• _PAGE TEXT_
Having an @context we can expand our JSON so that:

Everything is self described, just follow the URLs of the keys,
Any client understanding JSON-LD know what properties can be dereferenced

{
  "@id": "http://registry.standardanalytics.io/mydpkg/0.0.0",
  "@type": "http://schema.org/DataCatalog",
  "http://schema.org/author": {
    "http://schema.org/name": "Sebastien Ballesteros",
    "http://xmlns.com/foaf/0.1/mbox": {
      "@id": "mailto:sebastien@standardanalytics.io"
    }
  },
  "http://schema.org/keywords": ["hyperdata", "json-ld", "test"],
  "http://schema.org/name": "mydpkg",
  "http://schema.org/version": "0.0.0",
  "http://schema.standardanalytics.io/dataDependencies": [{
    "@id": "http://registry.standardanalytics.io/dpkg1/0.0.1"
  }, {
    "@id": "http://registry.standardanalytics.io/dpkg2/0.2.1"
  }, {
    "@id": "http://data.com/"
  }],
  "http://schema.standardanalytics.io/resources": [{
    "@id": "http://registry.standardanalytics.io/mydpkg/0.0.0/resource0",
    "@type": "http://schema.org/DataSet",
    "http://schema.org/distribution": {
      "@type": "http://schema.org/DataDownload",
      "http://schema.org/contentSize": 1024,
      "http://schema.org/contentUrl": {
        "@id": "http://registry.standardanalytics.io/mydpkg/0.0.0/resource0/myurl"

• _PROVIDED INFORMATION_
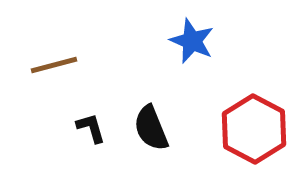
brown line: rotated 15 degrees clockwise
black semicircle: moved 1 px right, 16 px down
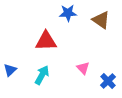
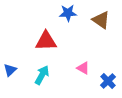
pink triangle: rotated 16 degrees counterclockwise
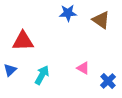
red triangle: moved 23 px left
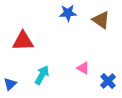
blue triangle: moved 14 px down
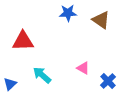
cyan arrow: rotated 78 degrees counterclockwise
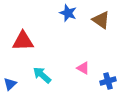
blue star: rotated 24 degrees clockwise
blue cross: rotated 28 degrees clockwise
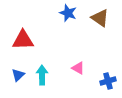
brown triangle: moved 1 px left, 2 px up
red triangle: moved 1 px up
pink triangle: moved 5 px left
cyan arrow: rotated 48 degrees clockwise
blue triangle: moved 8 px right, 9 px up
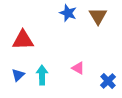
brown triangle: moved 2 px left, 2 px up; rotated 24 degrees clockwise
blue cross: rotated 28 degrees counterclockwise
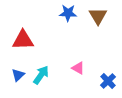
blue star: rotated 18 degrees counterclockwise
cyan arrow: moved 1 px left; rotated 36 degrees clockwise
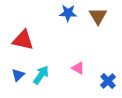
red triangle: rotated 15 degrees clockwise
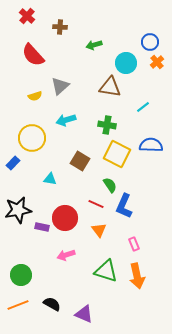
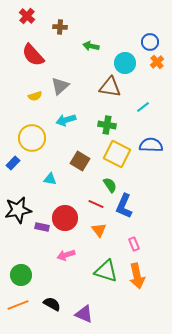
green arrow: moved 3 px left, 1 px down; rotated 28 degrees clockwise
cyan circle: moved 1 px left
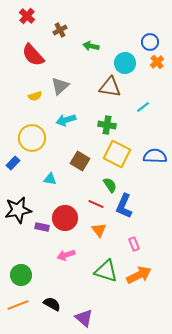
brown cross: moved 3 px down; rotated 32 degrees counterclockwise
blue semicircle: moved 4 px right, 11 px down
orange arrow: moved 2 px right, 1 px up; rotated 105 degrees counterclockwise
purple triangle: moved 4 px down; rotated 18 degrees clockwise
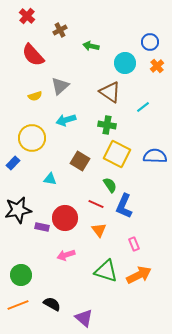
orange cross: moved 4 px down
brown triangle: moved 5 px down; rotated 25 degrees clockwise
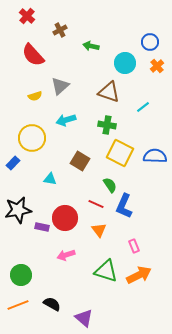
brown triangle: moved 1 px left; rotated 15 degrees counterclockwise
yellow square: moved 3 px right, 1 px up
pink rectangle: moved 2 px down
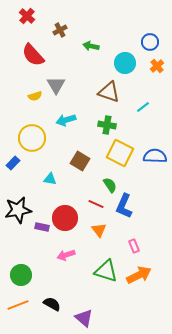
gray triangle: moved 4 px left, 1 px up; rotated 18 degrees counterclockwise
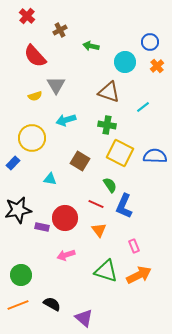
red semicircle: moved 2 px right, 1 px down
cyan circle: moved 1 px up
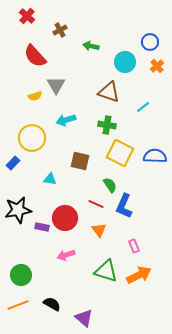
brown square: rotated 18 degrees counterclockwise
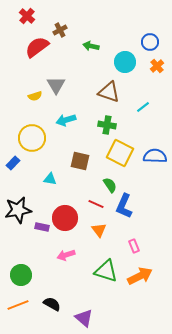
red semicircle: moved 2 px right, 9 px up; rotated 95 degrees clockwise
orange arrow: moved 1 px right, 1 px down
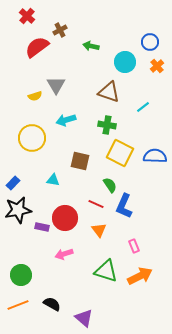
blue rectangle: moved 20 px down
cyan triangle: moved 3 px right, 1 px down
pink arrow: moved 2 px left, 1 px up
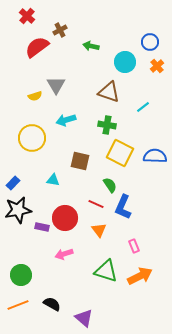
blue L-shape: moved 1 px left, 1 px down
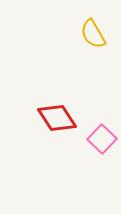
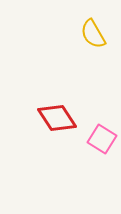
pink square: rotated 12 degrees counterclockwise
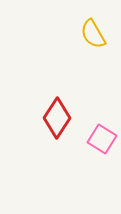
red diamond: rotated 66 degrees clockwise
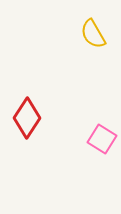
red diamond: moved 30 px left
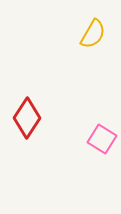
yellow semicircle: rotated 120 degrees counterclockwise
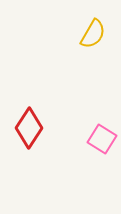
red diamond: moved 2 px right, 10 px down
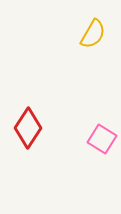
red diamond: moved 1 px left
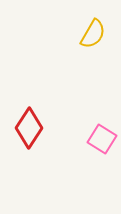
red diamond: moved 1 px right
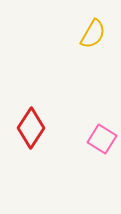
red diamond: moved 2 px right
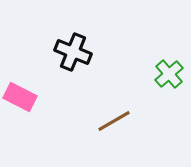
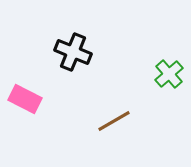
pink rectangle: moved 5 px right, 2 px down
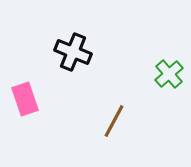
pink rectangle: rotated 44 degrees clockwise
brown line: rotated 32 degrees counterclockwise
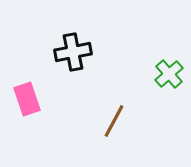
black cross: rotated 33 degrees counterclockwise
pink rectangle: moved 2 px right
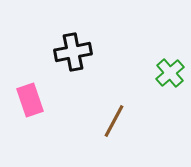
green cross: moved 1 px right, 1 px up
pink rectangle: moved 3 px right, 1 px down
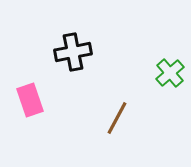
brown line: moved 3 px right, 3 px up
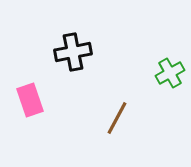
green cross: rotated 12 degrees clockwise
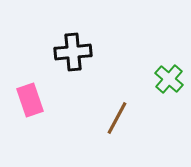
black cross: rotated 6 degrees clockwise
green cross: moved 1 px left, 6 px down; rotated 20 degrees counterclockwise
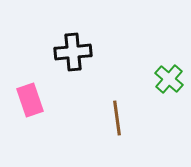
brown line: rotated 36 degrees counterclockwise
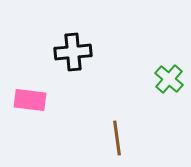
pink rectangle: rotated 64 degrees counterclockwise
brown line: moved 20 px down
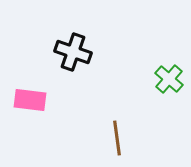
black cross: rotated 24 degrees clockwise
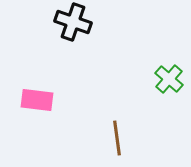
black cross: moved 30 px up
pink rectangle: moved 7 px right
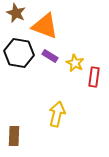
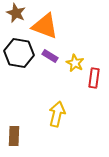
red rectangle: moved 1 px down
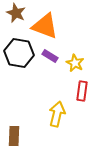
red rectangle: moved 12 px left, 13 px down
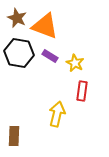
brown star: moved 1 px right, 5 px down
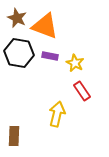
purple rectangle: rotated 21 degrees counterclockwise
red rectangle: rotated 42 degrees counterclockwise
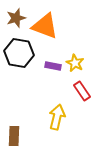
brown star: moved 1 px left; rotated 30 degrees clockwise
purple rectangle: moved 3 px right, 10 px down
yellow arrow: moved 3 px down
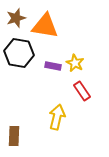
orange triangle: rotated 12 degrees counterclockwise
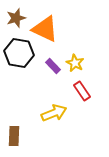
orange triangle: moved 3 px down; rotated 16 degrees clockwise
purple rectangle: rotated 35 degrees clockwise
yellow arrow: moved 3 px left, 4 px up; rotated 55 degrees clockwise
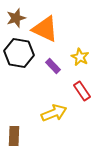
yellow star: moved 5 px right, 6 px up
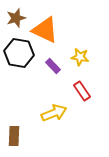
orange triangle: moved 1 px down
yellow star: rotated 18 degrees counterclockwise
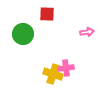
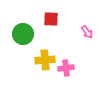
red square: moved 4 px right, 5 px down
pink arrow: rotated 64 degrees clockwise
yellow cross: moved 8 px left, 14 px up; rotated 24 degrees counterclockwise
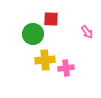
green circle: moved 10 px right
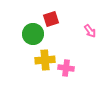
red square: rotated 21 degrees counterclockwise
pink arrow: moved 3 px right, 1 px up
pink cross: rotated 14 degrees clockwise
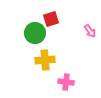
green circle: moved 2 px right, 1 px up
pink cross: moved 14 px down
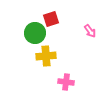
yellow cross: moved 1 px right, 4 px up
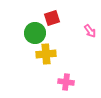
red square: moved 1 px right, 1 px up
yellow cross: moved 2 px up
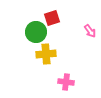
green circle: moved 1 px right, 1 px up
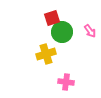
green circle: moved 26 px right
yellow cross: rotated 12 degrees counterclockwise
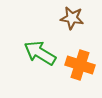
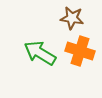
orange cross: moved 14 px up
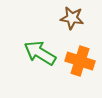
orange cross: moved 10 px down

• _SHORT EXERCISE 1_
Give every keyword listed in the JSON-LD text.
• _SHORT EXERCISE 2_
In the JSON-LD text, what email address is given for the author?
• _SHORT EXERCISE 3_
Extend the JSON-LD text from the point where it stops.
The records come from a different source than the text above them.

• _EXERCISE OUTPUT 1_
hyperdata, json-ld, test

• _EXERCISE OUTPUT 2_
sebastien@standardanalytics.io

• _EXERCISE OUTPUT 3_
      },
      "http://schema.org/encodingFormat": "txt"
    },
    "http://schema.org/name": "myurl",
    "http://schema.org/url": {
      "@id": "http://data.com"
    }
  }, {
    "@id": "http://registry.standardanalytics.io/mydpkg/0.0.0/resource1",
    "@type": "http://schema.org/DataSet",
    "http://schema.org/distribution": {
      "@type": "http://schema.org/DataDownload",
      "http://schema.org/contentSize": 1024,
      "http://schema.org/contentUrl": {
        "@id": "http://registry.standardanalytics.io/mydpkg/0.0.0/resource0/mycsv"
      },
      "http://schema.org/encodingFormat": "csv"
    },
    "http://schema.org/name": "mycsv"
  }, {
    "@id": "http://registry.standardanalytics.io/mydpkg/0.0.0/resource2",
    "@type": "http://schema.org/DataSet",
    "http://schema.org/distribution": {
      "@type": "http://schema.org/DataDownload",
      "http://schema.org/contentSize": 1024,
      "http://schema.org/contentUrl": {
        "@id": "http://registry.standardanalytics.io/mydpkg/0.0.0/resource0/mydata"
      },
      "http://schema.org/encodingFormat": "json"
    },
    "http://schema.org/name": "mydata",
    "http://schema.standardanalytics.io/data": {}
  }]
}

All good but there is more:

Everything can now be converted to RDFa 1.1 Lite for instance and used in plain HTML (with search engines blessing)!
Extra @context can be added (for instance to the csv resources to add semantic meaning to the column names)...

linked data FTW!

Josh Ferguson · Answer 4 · Fri Jan 03 2014 12:50:01 GMT+0800 (China Standard Time)

This is difficult to parse. Isn't there a way where your keys don't need the full URL?

Sebastien Ballesteros · Answer 5 · Fri Jan 03 2014 12:54:43 GMT+0800 (China Standard Time)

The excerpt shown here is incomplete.